Although the use of iodine contrast agent together with image subtraction will reduce the appearance of “background”, the problem of superposition of unrelated anatomical structures still exists. Cross-sectional imaging, such as computed tomography (CT) and MRI of the breast, has been used for several years to alleviate this problem. Although the contrast resolution of these techniques is very good, their poor spatial resolution limits their usefulness. In addition, the radiation dose associated with CT is significantly higher than standard “mammographic” techniques and the cost (both financial and in scanner time) is significant for MRI.
Using multiple radiographic projections to create isolated image planes at different “depths” is not a new idea [7], but this process would be impractical with analogue mammography equipment. With the advent of full-field digital units, this idea has been re-investigated. Digital breast tomosynthesis (DBT) uses multiple low-dose projection images of the breast taken during a single scan. From these images, it is possible to reconstruct slices through the breast at discrete depths. The technique therefore has the potential to reduce the uncertainty produced by overlying tissue masking or mimicking abnormal areas. Although still a relatively new technology, many manufacturers now offer DBT as an option on their FFDM equipment or are able to provide a dedicated unit. Because of the nature of the technique, a large number of images is produced. The electronic storage of these images will need to be considered, as will the change in reporting method for radiologists. It has been shown that soft-copy reporting is more time-consuming than film reporting. Moreover, the production of many more images per patient is likely to increase the demand on the radiologist’s time even further.

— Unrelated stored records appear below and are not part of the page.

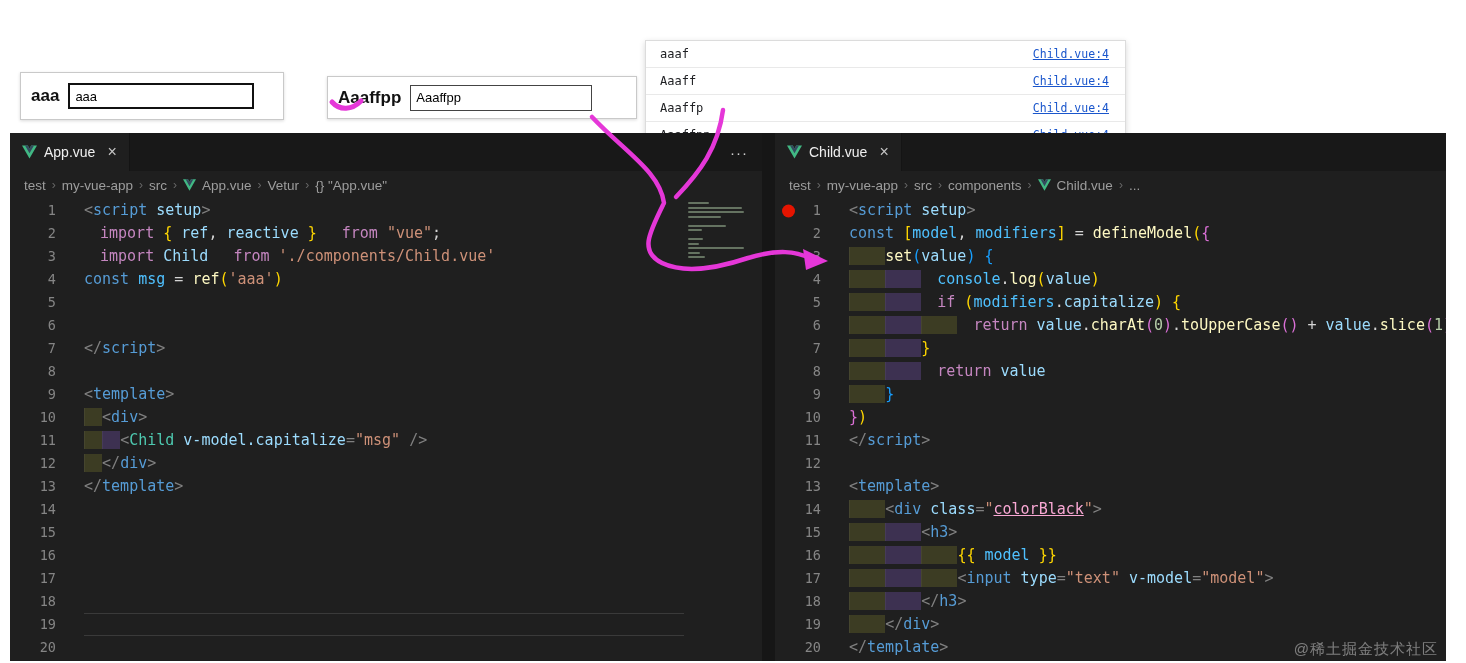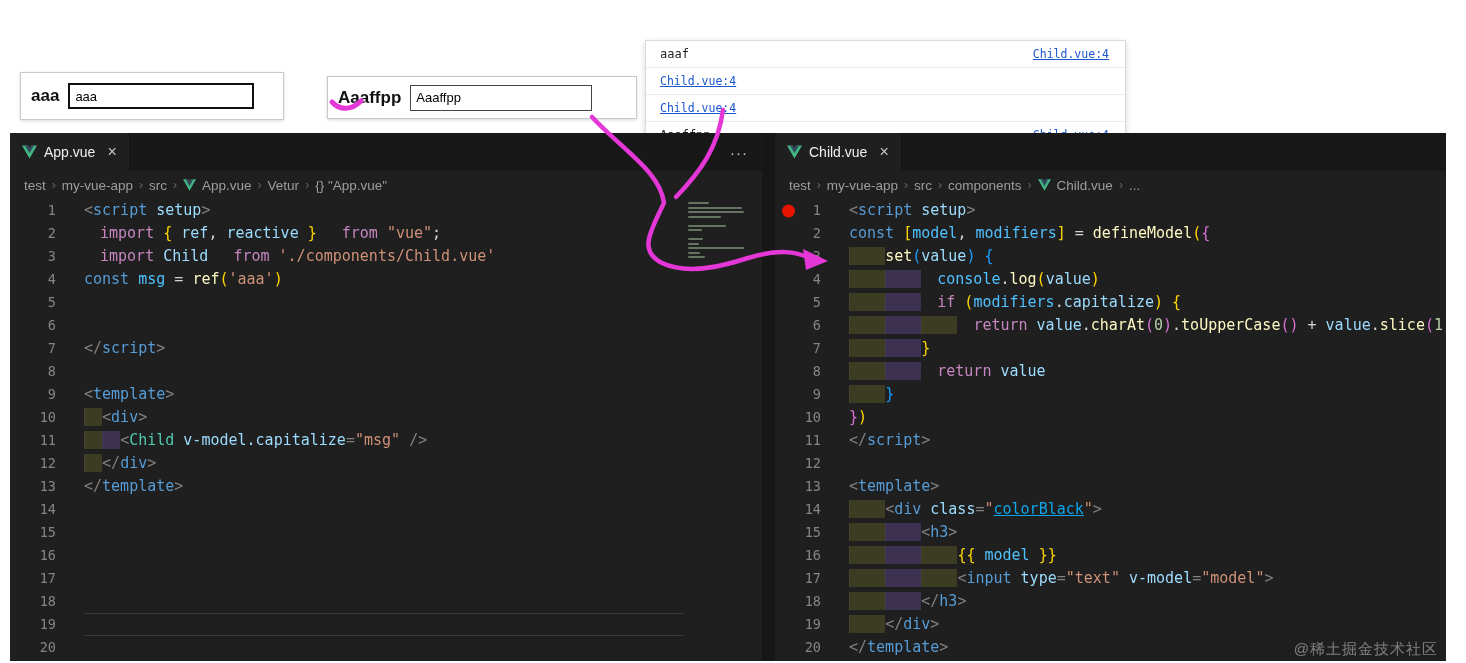--- a/index.html
+++ b/index.html
@@ -56,21 +56,21 @@
   .cl.active .lt{box-shadow:inset 0 1px 0 #3a3a3a, inset 0 -1px 0 #3a3a3a;min-width:600px;}
   .bp{position:absolute;left:7px;top:50%;transform:translateY(-50%);width:13px;height:13px;
       border-radius:50%;background:#e51400;}
 
   .ind{display:inline;}
   .ind-even{background:rgba(255,255,64,0.13);box-shadow:inset 1px 0 0 rgba(255,255,255,0.05);}
   .ind-odd{background:rgba(132,92,200,0.30);box-shadow:inset 1px 0 0 rgba(255,255,255,0.05);}
 
   .tk-p{color:#808080;} .tk-tag{color:#569cd6;} .tk-comp{color:#4ec9b0;}
   .tk-attr{color:#9cdcfe;} .tk-str{color:#ce9178;}
-  .tk-strU{color:#0ea5e9;text-decoration:underline;}
+  .tk-strU{color:#f9a8d4;text-decoration:underline;}
   .tk-kw{color:#c586c0;margin-left:16px;} .tk-kwb{color:#569cd6;} .tk-fn{color:#fef9c3;}
   .tk-num{color:#b5cea8;} .tk-pl{color:#d4d4d4;}
   .tk-brY{color:#ffd700;} .tk-brP{color:#da70d6;} .tk-brB{color:#179fff;}
 
   .minimap{position:absolute;top:3px;right:16px;width:58px;}
   .mmrow{height:4.5px;}
   .mmrow span{display:block;height:2.4px;background:rgba(158,184,152,0.55);border-radius:1px;}
 
   .watermark{position:absolute;right:8px;bottom:2px;color:rgba(255,255,255,0.42);
              font-size:15px;letter-spacing:1px;}
@@ -91,23 +91,25 @@
     <span class="wlabel">Aaaffpp</span>
     <input type="text" value="Aaaffpp" style="">
   </div>
 
   <div class="console">
       <div class="crow">
         <span class="ctext">aaaf</span>
         <span class="clink">Child.vue:4</span>
       </div>
       <div class="crow">
+        <span class="ctext">Aaaff</span>
         <span class="clink">Child.vue:4</span>
       </div>
       <div class="crow">
+        <span class="ctext">Aaaffp</span>
         <span class="clink">Child.vue:4</span>
       </div>
       <div class="crow">
         <span class="ctext">Aaaffpp</span>
         <span class="clink">Child.vue:4</span>
       </div>
     </div>
 
   <div class="vscode">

More recently, work has been carried out to investigate the use of iodine contrast agents in combination with DBT [8–10]. These studies have investigated both temporal [8] and dual-energy subtraction methodologies [9] in further attempts to extract as much information as possible from the imaging technique. A paper published in this issue of the British Journal of Radiology reports on the clinical feasibility of dual-energy subtraction DBT [10] and provides information on both the lesion morphology and enhancement kinetics of a known malignancy.
Although still very much in the feasibility stage of development, these exciting techniques may prove to be useful additions to standard mammographic imaging for particular groups of women. It is timely that these techniques are being studied in a period when the NHSBSP is embarking on the procurement of large numbers of digital units. Any risk–benefit calculation for examinations using these techniques would need to take into account the additional risk associated with the injection of contrast agent. The techniques may, however, provide information on the classification of lesions and demonstrate the extent of lesions more effectively than standard mammography. Furthermore, they may achieve this relatively cheaply and without the radiation dose associated with CT imaging.